Pat me on the back too hard / And Pat’ll ask for your job

This is what happened to me early today and it STILL has me heated. This is a PSA to my white friends on micro-aggressions and their prevalence IN MY LIFE. I want to thank the person that did this today—thank you immensely for opening my eyes. Thank you for letting me see where you are, or better stated, who you are. As for the others in the thread, sure your silence happens because you don’t check the thread or you have it on Do Not Disturb…but your silence is accord. You not calling it out when it happens or directly after is telling. You have my phone number. You can check in with me whenever. You can not and should not claim to be an ally of people of color because I have a receipt right here that says otherwise.

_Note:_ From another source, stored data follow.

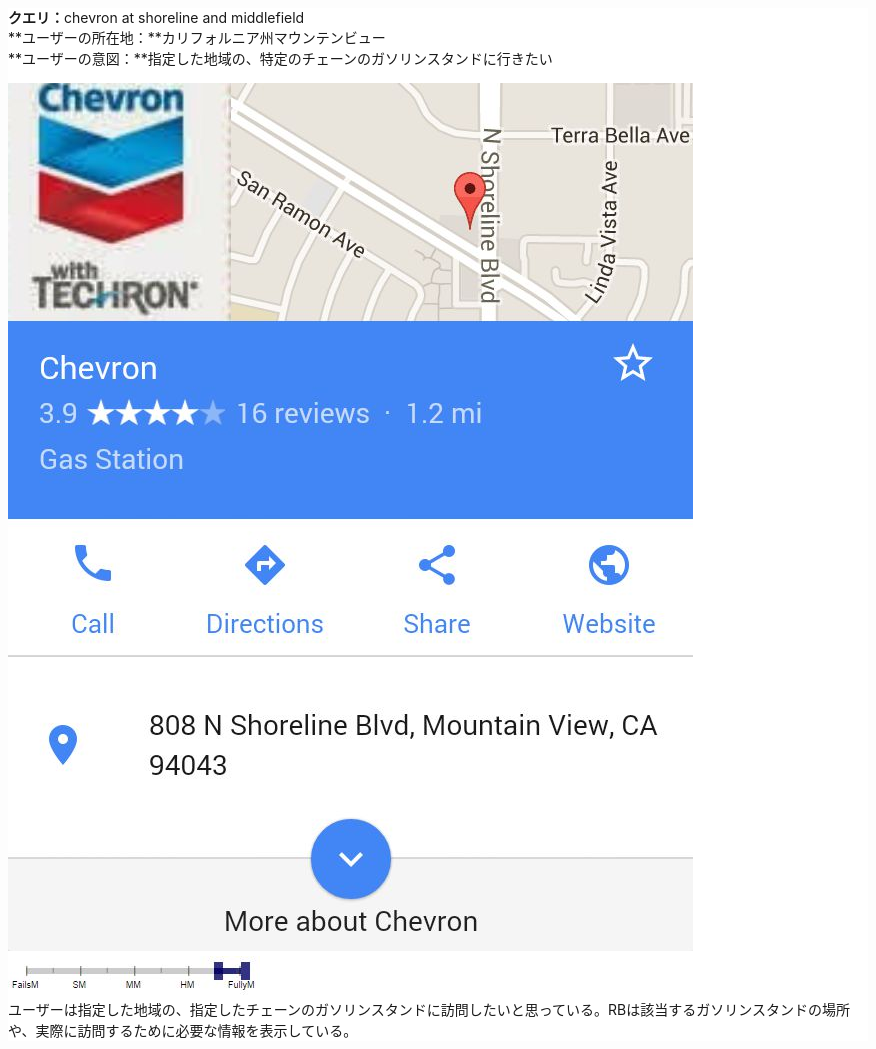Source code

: </div>
</div>
</div>
<div class="example">

**クエリ：**<span class="query">chevron at shoreline and middlefield</span>  
**ユーザーの所在地：**カリフォルニア州マウンテンビュー  
**ユーザーの意図：**指定した地域の、特定のチェーンのガソリンスタンドに行きたい

<div class="results">
<div class="result">

![fully meets example](../images/img331.jpg)  
![rating: fully meets](../images/hm+narrow.jpg)  
ユーザーは指定した地域の、指定したチェーンのガソリンスタンドに訪問したいと思っている。RBは該当するガソリンスタンドの場所や、実際に訪問するために必要な情報を表示している。
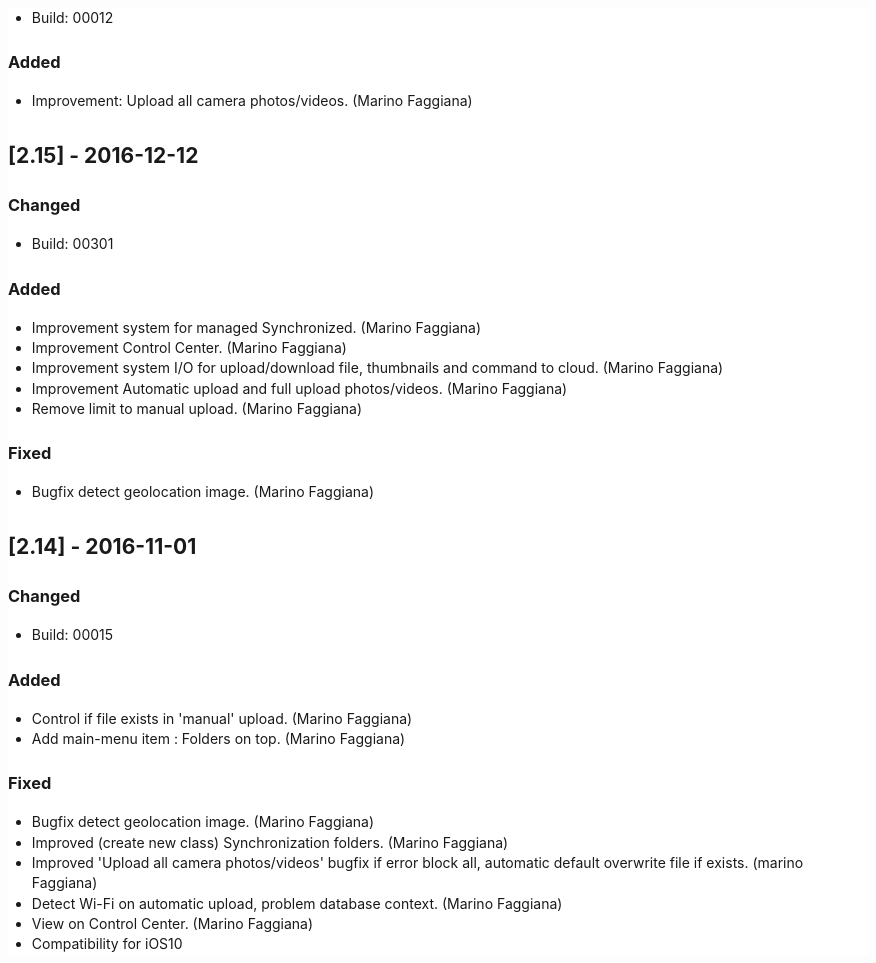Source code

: - Build: 00012

### Added

- Improvement: Upload all camera photos/videos. (Marino Faggiana)

## [2.15] - 2016-12-12

### Changed

- Build: 00301

### Added

- Improvement system for managed Synchronized. (Marino Faggiana)
- Improvement Control Center. (Marino Faggiana)
- Improvement system I/O for upload/download file, thumbnails and command to cloud. (Marino Faggiana)
- Improvement Automatic upload and full upload photos/videos. (Marino Faggiana)
- Remove limit to manual upload. (Marino Faggiana)

### Fixed

- Bugfix detect geolocation image. (Marino Faggiana)

## [2.14] - 2016-11-01

### Changed

- Build: 00015

### Added

- Control if file exists in 'manual' upload. (Marino Faggiana)
- Add main-menu item : Folders on top. (Marino Faggiana)

### Fixed

- Bugfix detect geolocation image. (Marino Faggiana)
- Improved (create new class) Synchronization folders. (Marino Faggiana)
- Improved 'Upload all camera photos/videos' bugfix if error block all, automatic default overwrite file if exists. (marino Faggiana)
- Detect Wi-Fi on automatic upload, problem database context. (Marino Faggiana)
- View on Control Center. (Marino Faggiana)
- Compatibility for iOS10
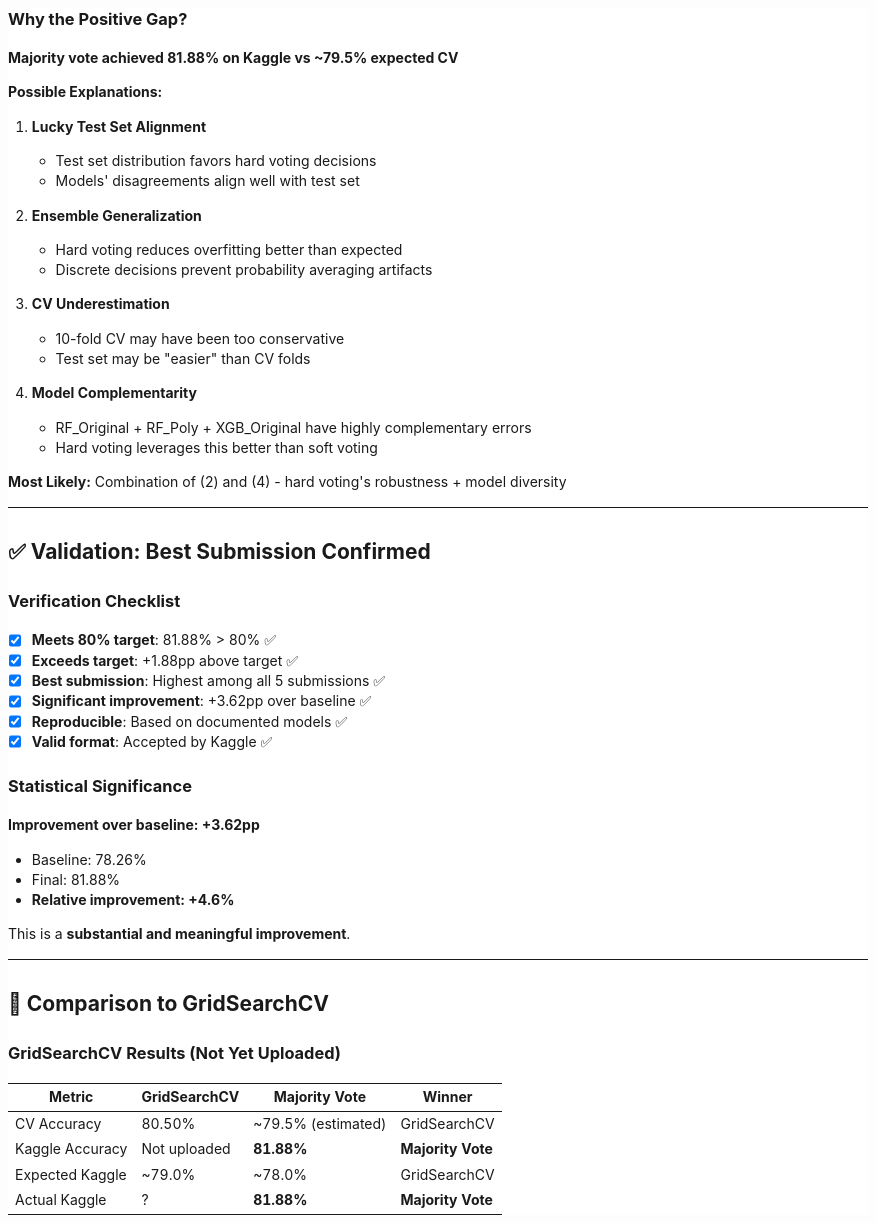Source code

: ### Why the Positive Gap?

**Majority vote achieved 81.88% on Kaggle vs ~79.5% expected CV**

**Possible Explanations:**

1. **Lucky Test Set Alignment**
   - Test set distribution favors hard voting decisions
   - Models' disagreements align well with test set

2. **Ensemble Generalization**
   - Hard voting reduces overfitting better than expected
   - Discrete decisions prevent probability averaging artifacts

3. **CV Underestimation**
   - 10-fold CV may have been too conservative
   - Test set may be "easier" than CV folds

4. **Model Complementarity**
   - RF_Original + RF_Poly + XGB_Original have highly complementary errors
   - Hard voting leverages this better than soft voting

**Most Likely:** Combination of (2) and (4) - hard voting's robustness + model diversity

---

## ✅ Validation: Best Submission Confirmed

### Verification Checklist

- [x] **Meets 80% target**: 81.88% > 80% ✅
- [x] **Exceeds target**: +1.88pp above target ✅
- [x] **Best submission**: Highest among all 5 submissions ✅
- [x] **Significant improvement**: +3.62pp over baseline ✅
- [x] **Reproducible**: Based on documented models ✅
- [x] **Valid format**: Accepted by Kaggle ✅

### Statistical Significance

**Improvement over baseline: +3.62pp**
- Baseline: 78.26%
- Final: 81.88%
- **Relative improvement: +4.6%**

This is a **substantial and meaningful improvement**.

---

## 🎯 Comparison to GridSearchCV

### GridSearchCV Results (Not Yet Uploaded)

| Metric | GridSearchCV | Majority Vote | Winner |
|--------|--------------|---------------|--------|
| CV Accuracy | 80.50% | ~79.5% (estimated) | GridSearchCV |
| Kaggle Accuracy | Not uploaded | **81.88%** | **Majority Vote** |
| Expected Kaggle | ~79.0% | ~78.0% | GridSearchCV |
| Actual Kaggle | ? | **81.88%** | **Majority Vote** |
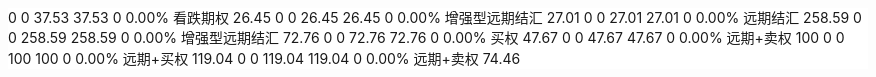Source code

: 0
0
37.53
37.53
0
0.00%
看跌期权
26.45
0
0
26.45
26.45
0
0.00%
增强型远期结汇
27.01
0
0
27.01
27.01
0
0.00%
远期结汇
258.59
0
0
258.59
258.59
0
0.00%
增强型远期结汇
72.76
0
0
72.76
72.76
0
0.00%
买权
47.67
0
0
47.67
47.67
0
0.00%
远期+卖权
100
0
0
100
100
0
0.00%
远期+买权
119.04
0
0
119.04
119.04
0
0.00%
远期+卖权
74.46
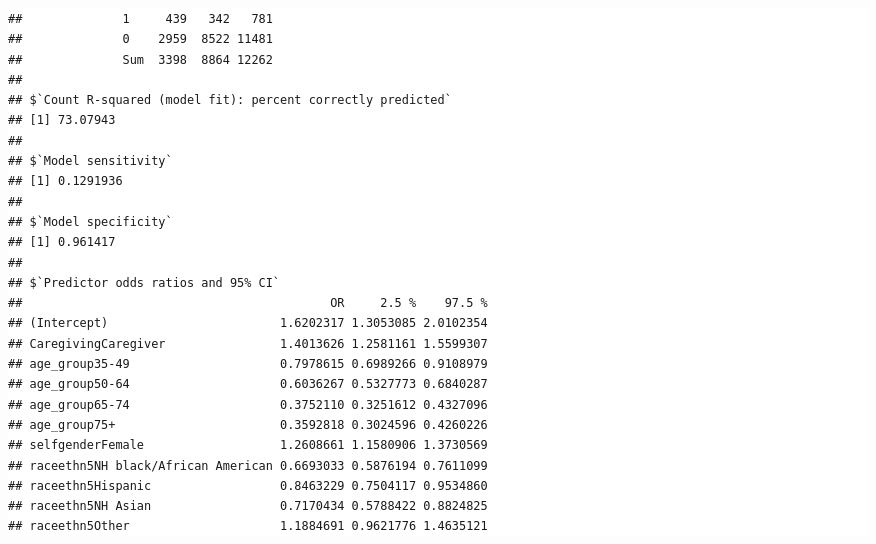     ##              1     439   342   781
    ##              0    2959  8522 11481
    ##              Sum  3398  8864 12262
    ## 
    ## $`Count R-squared (model fit): percent correctly predicted`
    ## [1] 73.07943
    ## 
    ## $`Model sensitivity`
    ## [1] 0.1291936
    ## 
    ## $`Model specificity`
    ## [1] 0.961417
    ## 
    ## $`Predictor odds ratios and 95% CI`
    ##                                           OR     2.5 %    97.5 %
    ## (Intercept)                        1.6202317 1.3053085 2.0102354
    ## CaregivingCaregiver                1.4013626 1.2581161 1.5599307
    ## age_group35-49                     0.7978615 0.6989266 0.9108979
    ## age_group50-64                     0.6036267 0.5327773 0.6840287
    ## age_group65-74                     0.3752110 0.3251612 0.4327096
    ## age_group75+                       0.3592818 0.3024596 0.4260226
    ## selfgenderFemale                   1.2608661 1.1580906 1.3730569
    ## raceethn5NH black/African American 0.6693033 0.5876194 0.7611099
    ## raceethn5Hispanic                  0.8463229 0.7504117 0.9534860
    ## raceethn5NH Asian                  0.7170434 0.5788422 0.8824825
    ## raceethn5Other                     1.1884691 0.9621776 1.4635121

Again, this is a PSA: I’m not one to fuck with. I may have lulled all of you into a false sense of what you could and could not get away with because I was so amenable in high school or college. Happens when I was the only black person in a lot of social situations in a pre-dominantly white high school and college. Guess what: it’s not high school or college, and Clement does not play any of this anymore. Say something stupid, say a micro-aggression: you’re done. Cancelled. Finished. Deleted. Hell, I cancelled someone because they cheated at golf and got mad at me for calling them out on their indiscretion. So pleaseeeeee try me :).

Remember: this is your PSA. Play time is over. Oh, and one more time:

Fuck you, fu-u-u-u-u-uck, fuck fuck you
Fu-u-u-u-u-uck, fuck fuck you
Fu-u-u-u-u-uck, fuck fuck you
Fu-u-u-u-u-uck, fuck fuck you

One thought on “Not Me, Not Now, Not Ever”

  1. I didn’t get updates on the thread after I commented, otherwise you would have had another mixed dude with a grayer beard getting fined for coming off the bench. I understand the fury, brother. I do. I’ll have a beer with you sometime and chat about how we have to process the anger differently than others in order to live a long and happy life too. Tough balancing act. Stay up. And yes, I have an MFA in creative writing and fluency with “business language,” the Chicago, MLA and AP style guides, and I keep a Merriam-Webster tab open on Chrome all damn day just to silence the busters who want to grammar check me.

    You were right about all of this.